Von Burkhard Müller-Ullrich | 06.12.2013
    In jedem politischen Sprachbaukasten gehören die Vorsilben"Kultur-"und"Sozial-"zur Grundausstattung, und zwar dutzendfach. Denn wer auch nur eine kurze Rede zu irgendwelchen Fragen der Stadtentwicklung, der Generationengerechtigkeit oder der Wirtschaftsförderung zu halten hat, kommt ohne dutzendfaches"Kultur-"und"Sozial-"einfach nicht aus. Kein Satz klingt so durchdacht und überzeugend, so tief und zustimmungsverpflichtend wie beispielsweise:"Ich gehe von einem sozialen Kulturbegriff aus, der sich auf das Zusammenleben von Menschen auf einem bestimmten Terrain zu einer bestimmten Zeit bezieht.
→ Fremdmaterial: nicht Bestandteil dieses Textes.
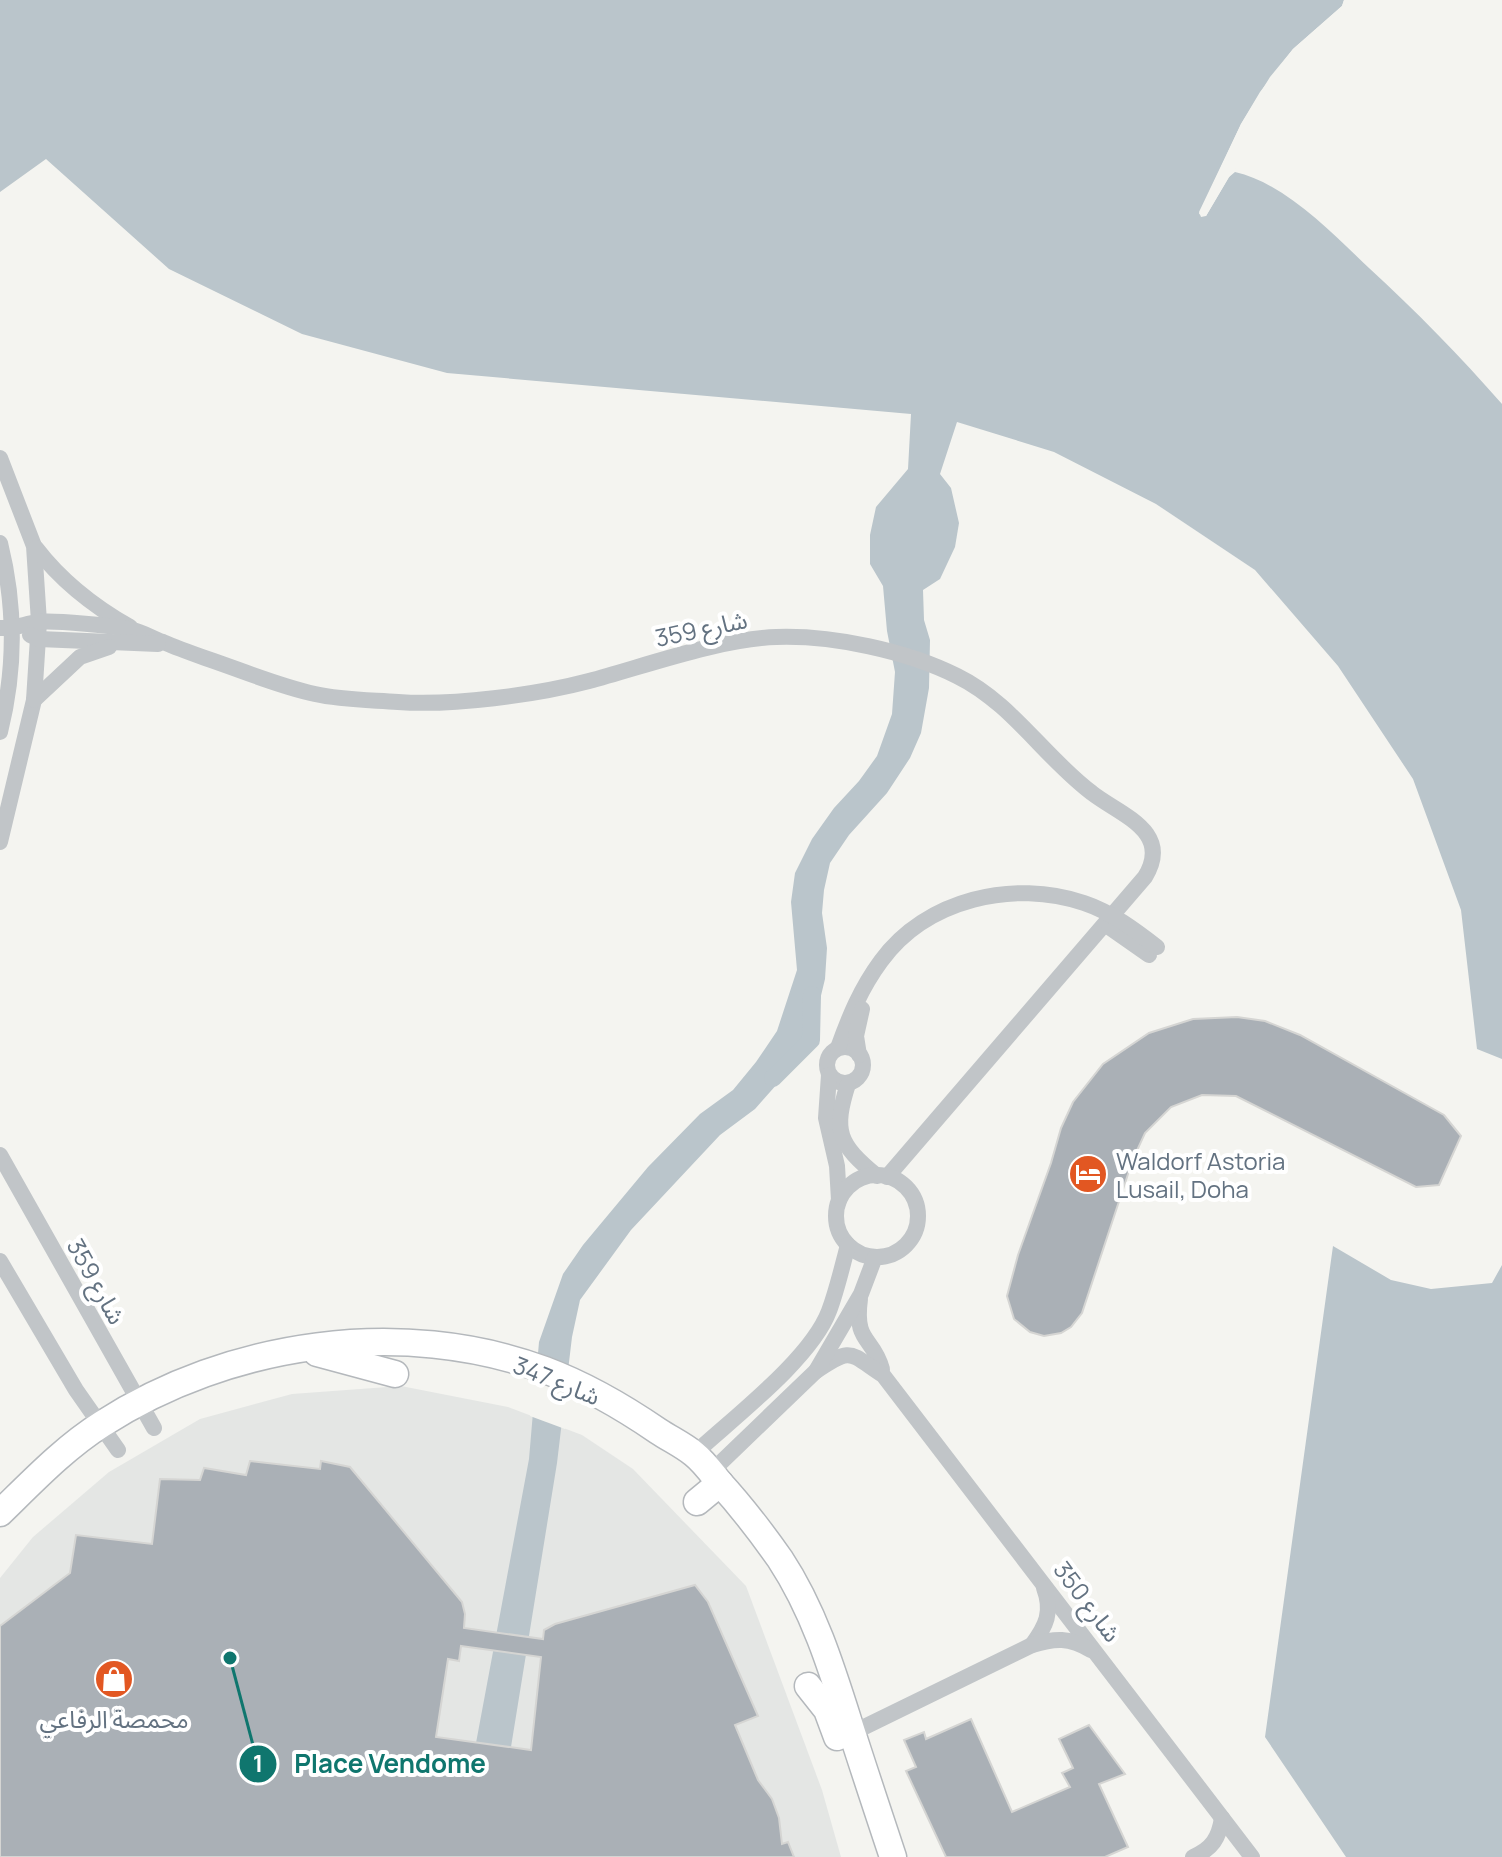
<svg xmlns="http://www.w3.org/2000/svg" width="1502" height="1857" font-family="Manrope,'Noto Sans Arabic',sans-serif">
	<rect width="100%" height="100%" fill="#f4f4f0"/>
	<!-- built -->
	<path fill="#e4e6e4" d="M401 1386 508 1407 582 1435 633 1469 746 1586 822 1790 841 1857H0V1578L33 1537 109 1472 200 1419 292 1394Z"/>
	<!-- water -->
	<g fill="#bac5cb">
		<path d="M0 0H1344L1342 6 1293 49 1270 77 1241 124 1199 214 1206 216 1229 177 1235 172C1285 183 1333 234 1369 268 1416 311 1460 356 1502 404V1059L1477 1049 1461 910 1413 779 1338 666 1255 570 1156 504 1054 452 957 422 940 474 951 488 959 523 955 547 940 579 923 590 924 620 930 640 929 688 921 733 910 758 887 793 849 835 830 863 824 890 822 913 827 948 825 979 818 1008 778 1083 755 1109 720 1135 631 1230 580 1300 572 1337 557 1463 511 1747 476 1743 529 1459 539 1342 563 1274 583 1245 648 1167 700 1114 733 1090 756 1062 777 1031 797 970 791 902 795 873 812 839 834 808 859 781 877 756 892 714 895 672 887 631 883 586 870 564V535L876 507 908 469 911 414 447 373 302 334 169 269 46 159 0 192Z"/>
		<path d="M1333 1246 1391 1280 1431 1289 1492 1283 1502 1265V1857H1346L1265 1737Z"/>
	</g>
	<!-- pier -->
	<g fill="#f4f4f0">
		<path d="M1344 0 1348 1 1345 9 1295 52 1263 95 1245 125 1203 213 1228 172 1237 168 1229 177 1206 216 1201 217 1199 212 1241 124 1260 92 1293 49 1342 6Z"/>
		<path d="M536 1355 572 1368 565 1429 530 1416Z"/>
	</g>
	<g fill="none" stroke-linecap="round" stroke-linejoin="round">
		<!-- canal -->
		<path stroke="#bac5cb" stroke-width="18" d="M773 1078 811 1040 812 995"/>
	</g>
	<!-- building -->
	<g fill="#aab0b6" stroke="#d5d5d3" stroke-width="2" fill-rule="evenodd">
		<path d="M1237 1017 1265 1021 1300 1035 1444 1115 1461 1136 1439 1185 1416 1187 1236 1096 1202 1095 1171 1107 1145 1133 1133 1159 1082 1313 1071 1327 1061 1333 1044 1336 1030 1332 1014 1319 1007 1296 1018 1255 1051 1163 1061 1128 1073 1102 1103 1064 1149 1033 1193 1019Z"/>
		<path d="M250 1461 320 1469 321 1461 350 1467 462 1602 465 1614 464 1628 543 1639 544 1630 555 1624 695 1585 708 1602 758 1716 735 1725 758 1780 772 1799 779 1818 782 1844 788 1842 794 1857H0V1626L70 1573 76 1535 152 1544 160 1479 200 1480 204 1468 246 1475ZM461 1646 541 1657 531 1750 436 1737 448 1659 459 1661Z"/>
		<path d="M971 1719 1012 1812 1070 1787 1062 1773 1073 1768 1059 1739 1089 1725 1125 1774 1099 1784 1128 1847 1105 1857H946L906 1771 916 1767 904 1740 924 1732 926 1739Z"/>
	</g>
	<g fill="none" stroke-linecap="round" stroke-linejoin="round">
		<defs>
			<g id="primary">
				<path d="M317 1353 395 1374"/>
				<path d="M697 1502 720 1483"/>
				<path d="M0 1513C32 1482 64 1448 102 1424 229 1342 402 1317 545 1370 585 1385 623 1407 658 1431 670 1439 683 1445 694 1454 704 1462 711 1472 719 1482 741 1506 761 1532 780 1559 813 1609 831 1666 849 1723 863 1767 878 1812 893 1857"/>
				<path d="M808 1686 827 1710 837 1737"/>
			</g>
		</defs>
		<!-- primary casing -->
		<use href="#primary" stroke="#b4b8bc" stroke-width="29"/>
		<!-- street -->
		<g stroke="#c1c5c8" stroke-width="16">
			<path d="M0 458 34 546 39 622 34 700 0 842"/>
			<path d="M0 543C16 607 16 668 0 732"/>
			<path d="M36 548C62 582 93 606 130 627"/>
			<path d="M0 628C14 629 24 624 38 622 53 620 117 626 133 630 143 632 153 639 163 642 177 648 191 653 205 658 241 670 278 686 315 694 341 700 371 700 398 702 452 706 536 695 589 681 645 666 719 639 776 637 833 635 907 651 957 676 1012 703 1044 757 1092 793 1120 815 1173 831 1145 877L887 1177"/>
			<path d="M30 635 39 639 158 644"/>
			<path d="M34 700 80 657 109 647"/>
			<circle cx="845" cy="1065" r="18"/>
			<path d="M829 1075 826 1118 837 1166 839 1200"/>
			<path d="M848 1084C833 1131 838 1144 877 1176"/>
			<path d="M0 1155 154 1428"/>
			<circle cx="877" cy="1216" r="41"/>
			<path d="M0 1261 76 1390 118 1450"/>
			<path d="M860 1299C854 1344 873 1336 882 1369"/>
			<path d="M816 1371C853 1346 849 1353 883 1375L1252 1857"/>
			<path d="M694 1454C733 1418 811 1359 829 1311 837 1290 842 1267 848 1245"/>
			<path d="M711 1472 816 1371 861 1294 875 1257"/>
			<path d="M1032 1645C1046 1626 1053 1612 1044 1588"/>
			<path d="M852 1733 1032 1645C1055 1638 1069 1637 1091 1650"/>
			<path d="M1193 1857C1212 1849 1219 1838 1222 1818"/>
		</g>
		<!-- primary -->
		<use href="#primary" stroke="#fff" stroke-width="26"/>
		<!-- street-bridge -->
		<g stroke="#c1c5c8" stroke-width="16">
			<path d="M1109 927 1149 955"/>
			<path d="M838 1048C849 1017 861 988 881 961 926 899 1014 879 1084 903 1111 912 1135 930 1157 947"/>
			<path d="M859 1055 856 1036 862 1009"/>
		</g>
	</g>
	<!-- icons -->
	<defs>
		<symbol id="hotel-disc" viewBox="-11 -11 22 22"><circle r="9.5" fill="#e25722" stroke="#fff"/><path d="M-6-4.5h1.5V1H6V5H4.5V3h-9V5H-6ZM-4 0a1.8 1.8 0 1 1 3.6 0ZM.5 0V-2.5h3Q6-2.5 6 0Z" fill="#fff"/></symbol>
		<symbol id="shop-disc" viewBox="-11 -11 22 22"><circle r="9.5" fill="#e25722" stroke="#fff"/><path d="M-5-2.5h2.3a2.7 3.5 0 0 1 5.4 0H5L5.5 6h-11ZM-1.5-2.5h3a1.5 2.3 0 0 0-3 0Z" fill="#fff"/></symbol>
	</defs>
	<g fill-rule="evenodd">
		<use href="#hotel-disc" x="1066" y="1152" width="44" height="44"/>
		<use href="#shop-disc" x="92" y="1657" width="44" height="44"/>
	</g>
	<g text-anchor="middle" dominant-baseline="central" stroke-width="8" stroke-linejoin="round" paint-order="stroke">
		<!-- street labels -->
		<g font-size="24" fill="#637281" stroke="#fff">
			<text transform="translate(701 628) rotate(-12)">شارع 359</text>
			<text transform="translate(97 1281) rotate(61)">شارع 359</text>
			<text transform="translate(557 1380) rotate(22)">شارع 347</text>
			<text transform="translate(1088 1601) rotate(53)">شارع 350</text>
		</g>
		<!-- poi labels -->
		<g font-size="24" fill="#637281" stroke="#fff" text-anchor="start">
			<text x="1116" y="1160">Waldorf Astoria<tspan x="1116" dy="28">Lusail, Doha</tspan></text>
			<text x="114" y="1718" text-anchor="middle">محمصة الرفاعي</text>
		</g>
	</g>
	<!-- callouts -->
	<path fill="none" stroke="#0f766e" stroke-width="3" d="M230 1658L258 1764"/>
	<g fill="#0f766e" stroke="#fff" stroke-width="3">
		<circle cx="230" cy="1658" r="8"/>
		<circle cx="258" cy="1764" r="20"/>
	</g>
	<g font-size="24" text-anchor="middle" font-weight="bold" fill="#fff">
		<text x="258" y="1772">1</text>
	</g>
	<g font-size="26" text-anchor="middle" font-weight="bold" fill="#0f766e" stroke="#fff" stroke-width="8" stroke-linejoin="round" paint-order="stroke">
		<text x="390" y="1773">Place Vendome</text>
	</g>
</svg>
    "Da schmilzt das Publikum dahin, da tobt jeder Saal vor Begeisterung. Und wenn es anschließend heißt:"Kulturbezogenes politisches Handeln muss immer auf eine Verbesserung der sozialen Verhältnisse ausgerichtet sein“, dann bleibt kein Auge trocken und die Wiederwahl in sechs Jahren ist so gut wie gesichert.
    Ungefähr dies dürfte jedenfalls den Frankfurter Oberbürgermeister Peter Feldmann bewogen haben, sich mit einem langen Thesenpapier auf das spiegelglatte Parkett der Kulturpolitik zu begeben. Feldmann ist Sozialdemokrat, und wahrscheinlich wäre es ihm lieber, wenn die SPD Kulturdemokratische Partei Deutschlands hieße, denn"Kultur-"und"Sozial-"gehen ja für ihn immer Hand in Hand.
    Früher war das, zumal in Frankfurt, selbstverständlich. Früher war der gesamte Kulturbetrieb links, und der einstige SPD-Kulturdezernent Hilmar Hoffmann wurde mit der Devise"Kultur für alle"zum Heiligen der Kulturnation. Doch inzwischen hat man, zumal in Frankfurt, festgestellt, dass jegliche Art von Kulturleben hauptsächlich von der bürgerlichen Mitte getragen wird, dass sogar unter Kulturschaffenden ein ganz SPD-unkonformes Elitedenken vorherrscht und dass jegliche Politisierung von Kultur zu nichts anderem führt als Qualitätsverlust.
    Vor diesem Hintergrund ist es schon ziemlich tollkühn von Feldmann, sein Banausentum mit einer Handvoll Thesen auszustellen, deren wichtigste da lauten:"Kultur ist Teil der Sozialpolitik.“"Kultur ist Verbreiterung, nicht Elitisierung."Und:"Kultur ist nicht Kunst."Ja, die Grenzen zwischen Hoch- und Breitenkultur sollen noch fließender werden – jedenfalls bei der öffentlichen Förderung von Kulturangeboten. Das ist, als sollte künftig in jedem Nobelrestaurant auch Ketchup auf den Tisch gestellt werden, weil doch erwiesenermaßen immer mehr Leute Fast-Food essen.
    Es ist ja wahr: Das Bildungsbürgertum mit seinen festen Standards hat sich in Spaßgesellschaft, Wellnessmanagement und Eventprogrammen aufgelöst. Jetzt konkurrieren alle Veranstalter um dasselbe Geld- und Zeitbudget der irgendwie und im allerweitesten Sinn kulturinteressierten Kundschaft. Deshalb - und jetzt kommt der Höhepunkt von Feldmanns Formulierungskunst –"ist Kulturpolitik umso erfolgreicher, je mehr sie sich als Bildungsaufgabe und Schmiermittel sozialer Infrastruktur, Wirtschaftsförderer und Integrationsmotor, Stadtentwicklungsprogramm und Präventionsstelle versteht."(Zitatende).
    Was für ein schmieriger Text über Kulturpolitik als Schmiermittel! Eines der ältesten Frankfurter Privattheater heißt"Die Schmiere“. Aber das ist ein Keller-Kabarett – und kommt ganz ohne Subventionen aus.